Non si rassegna Piergiorgio Barone, al silenzio delle istituzioni sulla risoluzione del problema cimitero Modica, dove migliaia di loculi, da anni restano interdetti alle visite di cittadini che non possono deporre nemmeno un fiore.

In vista della Commemorazione dei Defunti del 2 novembre, che sarà celebrata con la Santa Messa trasmessa in diretta Rai dalla Chiesa Madre di San Pietro a Modica, Piergiorgio Barone, ha rinnovato il proprio appello al Vescovo di Noto, Monsignor Salvatore Rumeo, chiedendo di porre l’attenzione sulla difficile situazione in cui versano numerose aree cimiteriali della città.

Nella lettera indirizzata al presule, Barone esprime la preoccupazione di molti cittadini per lo stato di degrado e di abbandono delle cosiddette colombaie, e sottolinea come queste strutture, spesso trascurate da decenni, rappresentino non solo un luogo fisico di sepoltura, ma anche un simbolo di memoria e continuità affettiva tra le generazioni. “Non si può celebrare la commemorazione dei defunti – scrive – senza onorare e rispettare la dignità anche fisica che tutti dobbiamo ai nostri cari”.

Barone invita il Vescovo, durante l’omelia del 2 novembre, a richiamare l’attenzione dei fedeli e delle istituzioni sulla necessità di interventi concreti di restauro e messa in sicurezza delle colombaie, affinché i luoghi della memoria possano tornare a essere spazi di raccoglimento e rispetto.

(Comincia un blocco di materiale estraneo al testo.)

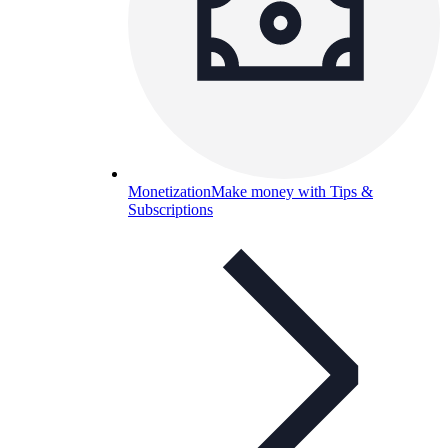
Monetization
Make money with Tips &
Subscriptions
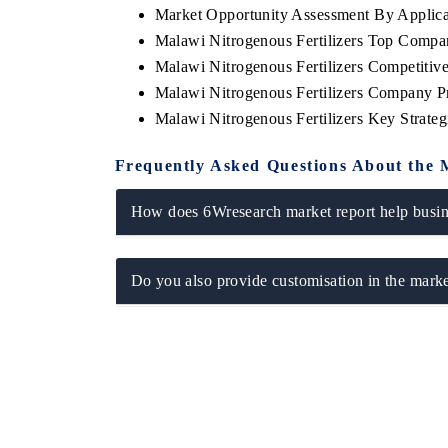
Market Opportunity Assessment By Applica
Malawi Nitrogenous Fertilizers Top Compa
Malawi Nitrogenous Fertilizers Competitiv
Malawi Nitrogenous Fertilizers Company Pr
Malawi Nitrogenous Fertilizers Key Strat
Frequently Asked Questions About the 
How does 6Wresearch market report help busine
Do you also provide customisation in the marke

La lettera richiama anche l’importanza di un’azione coordinata tra autorità civili, parrocchie e comunità locali, affinché venga restituita dignità ai defunti e serenità alle famiglie. L’appello, ispirato da un profondo senso di “pietas” e responsabilità civica, si conclude con una riflessione che richiama le parole di Cicerone:

“La vita dei morti sta nella memoria dei vivi.”

“Questi interventi rappresentano un atto di responsabilità condivisa, e il ruolo di guida del Vescovo e di Lei in particolare, gentile Mons. Rumeo, nella mediazione e nel dialogo con le autorità civili può risultare decisivo per sensibilizzare l’opinione pubblica nei fedeli che lo ascolteranno durante la Santa Messa del 2 Novembre e promuovere un impegno reale e immediato nelle istituzioni Comunali e Regionali, volto alla sicurezza e al recupero di questi spazi di memoria fondamentali per la comunità, che possono mantenere vivo il legame affettivo e spirituale con le persone amate” chiede con il cuore in mano Barone, facendosi portavoce di tantissimi modicani indignati.